Dorstener Drahtwerke

Der produzierte Draht konnte monatlich die Erdkugel 20 Mal umwickeln

Die 1918 in Hemer von Heinrich Wilhelm Brune gegründete Spezialdrahtzieherei etablierte sich 1921 in Dorsten, als Brune die alte Papierfabrik Bagel an der Marler Straße erwarb, deren Vorgänger-Betrieb die Barloer Mühle war. Hier gab es im Gegensatz zum früheren Standort in Hemer genügend Wasser und vor allem Arbeitskräfte. Die Fabrik nannte sich nun „Dorstener Drahtzieherei“.

Fabrikationshallen

Dorstrener Drahtwerke,Fabrikationshallen (Archiv-Drahtwerke)

Nach 1945 das Unternehmen modernisiert und erweitert

Nach dem Zweiten Weltkrieg konnte der zerstörte und ausgeplünderte Betrieb wieder aufgebaut werden und 1954 erzielten die Drahtwerke bereits einen Umsatz von zwei Millionen DM, drei Jahre später drei Millionen DM. Durch Modernisierung und Erweiterung kletterte der Umsatz Ende der 1980er Jahre auf 15 Millionen DM. Nach dem Tod des Firmengründers kaufte dessen Tochter Charlotte alle Firmenanteile auf und ihr Sohn Werner Tüshaus (1930 bis 2011) übernahm die Firmenleitung.
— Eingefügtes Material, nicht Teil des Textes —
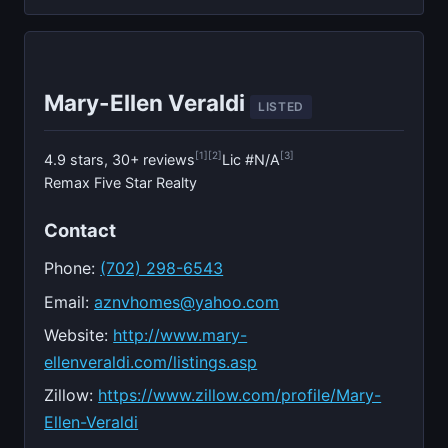
Mary-Ellen Veraldi
LISTED
[1]
[2]
[3]
4.9 stars, 30+ reviews
Lic #N/A
Remax Five Star Realty
Contact
Phone:
(702) 298-6543
Email:
aznvhomes@yahoo.com
Website:
http://www.mary-
ellenveraldi.com/listings.asp
Zillow:
https://www.zillow.com/profile/Mary-
Ellen-Veraldi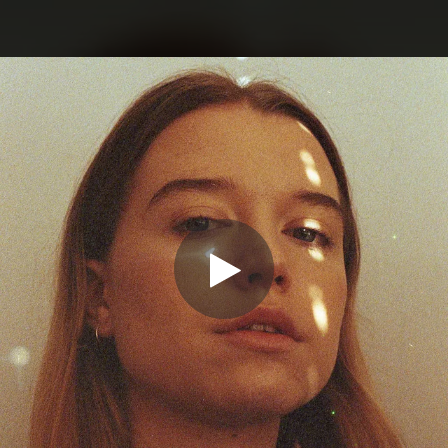
.
You're all set!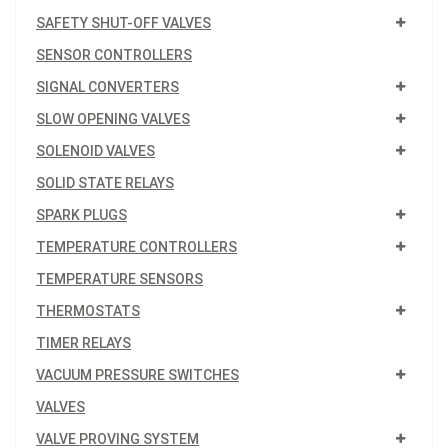
SAFETY SHUT-OFF VALVES
SENSOR CONTROLLERS
SIGNAL CONVERTERS
SLOW OPENING VALVES
SOLENOID VALVES
SOLID STATE RELAYS
SPARK PLUGS
TEMPERATURE CONTROLLERS
TEMPERATURE SENSORS
THERMOSTATS
TIMER RELAYS
VACUUM PRESSURE SWITCHES
VALVES
VALVE PROVING SYSTEM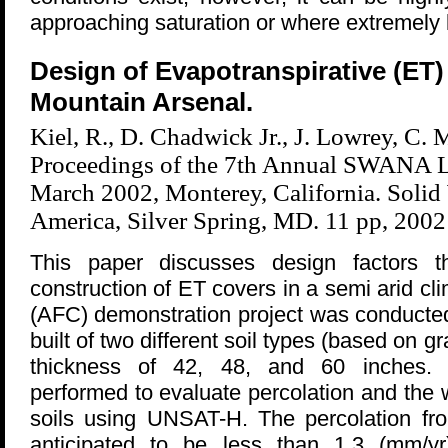
approaching saturation or where extremely l
Design of Evapotranspirative (ET)
Mountain Arsenal.
Kiel, R., D. Chadwick Jr., J. Lowrey, C. 
Proceedings of the 7th Annual SWANA L
March 2002, Monterey, California. Solid
America, Silver Spring, MD. 11 pp, 2002
This paper discusses design factors th
construction of ET covers in a semi arid cli
(AFC) demonstration project was conducted 
built of two different soil types (based on gr
thickness of 42, 48, and 60 inches.
performed to evaluate percolation and the 
soils using UNSAT-H. The percolation fro
anticipated to be less than 1.3 (mm/yr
Er achtete darauf, das Unternehmen wettbewerbsfähig zu halten. In den 1980er-Jahren verarbeiteten die Drahtwerke jeden Monat rund 400 Tonnen Metall zu Draht in einer Länge von 800.000 Kilometern. Demzufolge könnte man die monatliche Produktion rund 20 Mal um die Erde wickeln. Seither hat sich das Unternehmen stark erweitert. Die Söhne Volker und Rüdiger Tüshaus bauten die Dorstener Drahtwerke (Nutzfläche 3.270 qm) zu einer Unternehmensgruppe aus. Zur DDD Group of Companies, die ihren Sitz an der Marler Straße hat, gehören heute: Dorstener Siebtechnik GmbH, Dorsten Träd (Schweden), Dorsten Wire Tech (USA), MDL s.r.o. (Tschechische Republik), intervenispa dorstener s.l. (Spanien), Butexco Trading (Frankreich), Performalles S.A. (Chile), Shanghai Bao Zhang (China/Dorsten), T&R engineering GmbH (Hamm), Curt Ebert Siebtechnik GmbH (Dortmund) und Filserius (Spanien). 2010 kam eine weitere Neugründung mit dem Drahtzieher-Unternehmen Fehmi Eksi dazu, das nun zusammen mit den Dorstener Drahtwerken als neu gegründete Gesellschaft Eksi Dorstener Drahtwerke GmbH (EDD) in Altena firmiert.

Ausgezeichnet, weil nicht in Niedriglohnländern produziert

Die weit gefächerte Produktpalette der Drahtwerke-Unternehmen umfasst Stahldrähte, Heftdrähte, Siebe, Drahtgewebe, Schweißgitter und hochwertige Wellengitter für Architektur und Design. 2008 wurde das Führungsduo der Drahtwerke, die Brüder Rüdiger und Volker Tüshaus, von der „Dorstener Zeitung“ zu Unternehmern des Jahres 2008 gekürt. Damit zeichnete die Jury zwei Unternehmer aus, die nicht in Niedriglohnländern, sondern im heimischen Dorsten produzieren lassen, und mit Geschick ein mittelständisches Unternehmen fest im Weltmarkt etabliert haben, das 2010 insgesamt 220 Mitarbeiter beschäftigte, davon 192 in Dorsten. 2015 übernahmen die Drahtwerke große Teile des insolventen Unternehmens Diegner & Schade in Dorsten (siehe Tüshaus, Werner).

Liste der Verweigerer

Im Zweiten Weltkrieg beschäftigten die Drahtwerke – wie etliche andere Unternehmen auch – Zwangs- bzw. Ostarbeiter, die in dem firmeneigenen Lager an der Marler Straße 14 untergebracht waren. Am 7. Dezember 1999 veröffentlichte das „American Jewish Committee“ auf einer Pressekonferenz in Berlin und im Internet eine Liste von Unternehmen, die während der Nazi-Zeit Zwangs- und Sklavenarbeiter/innen ausgebeutet haben. Das Papier nennt mit Namen und heutigen Adressen 257 von mehr als 2.000 Großkonzernen und mittelständischen Unternehmen, die bis dahin noch nicht dem Entschädigungsfonds der Wirtschaft beigetreten waren. Als einziges Dorstener Unternehmen werden unter der Listennummer 44 die Dorstener Drahtwerke genannt.